The Faerie Queene

I should start by noting that this is by no means a full review. The Faerie Queene, by Edmund Spenser, is an epic poem written in Elizabethan English. It is one of the most studied works in the English language. Someone has probably written a book about the books that have been written about it. I couldn’t do a proper review without taking in at least some of the scholarship that has been produced about it over the intervening 400+ years since it was written.

However, I have been dipping into it recently because I need to understand something about Elizabethan attitudes to sexuality and gender for a talk I will be giving in February. What I found was interesting to me, and I thought that you might find it interesting too.

It doesn’t help, with regard to understanding the text, that the story is deeply allegorical on several levels. It may well be that the text is deliberately confusing because Spenser wanted to criticise Elizabeth for some things (most obviously her lack of an heir) whilst retaining his head.

# Collected data
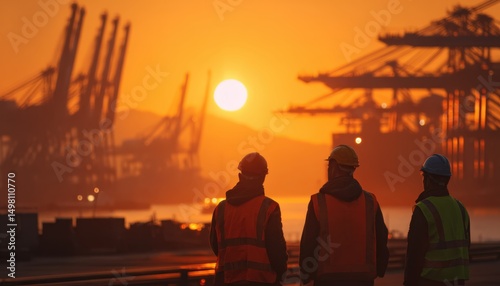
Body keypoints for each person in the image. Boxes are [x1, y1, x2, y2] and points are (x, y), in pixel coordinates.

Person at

# Exercise requirements
• 1. Answer these questions from the text on The Faerie Queene:
(a) Who wrote the poem?
(b) In what month will the author give the talk?
(c) What does the text name as the most obvious thing Spenser wanted to criticize Elizabeth for?
• 2. Resume the text on The Faerie Queene, picking up right after its final sentence.
The lines above come from a different source than the text on The Faerie Queene.

# Expected results
• 1.
(a) Edmund Spenser
(b) February
(c) Her lack of an heir

• 2.
Book 1 features a chap called the Red Cross Knight, who very obviously represents England but is also the Knight of Holiness. In his story he is required to choose between Una, his One True Love, and Duessa, an Evil Sorceress. Very obviously Una represents Protestantism while Duessa is Catholicism. Whereas Una is genuinely beautiful, Duessa’s beauty is revealed to be an illusion and she is “really” an ugly hag with dry, saggy breasts and deformed genitals. It reminds me a lot of the way that anti-trans extremists talk about the bodies of trans women. They too like to think of the people they hate, not just as wrong, but as duplicitous, ugly and deformed.

Of course there is another level to this. The rival women represent, not just rival churches, but actual women: Elizabeth and Mary Queen of Scots. It is probably just as well that Spenser died before Elizabeth. King James VI of Scotland was unimpressed with this unflattering portrait of his mother, and had the book banned.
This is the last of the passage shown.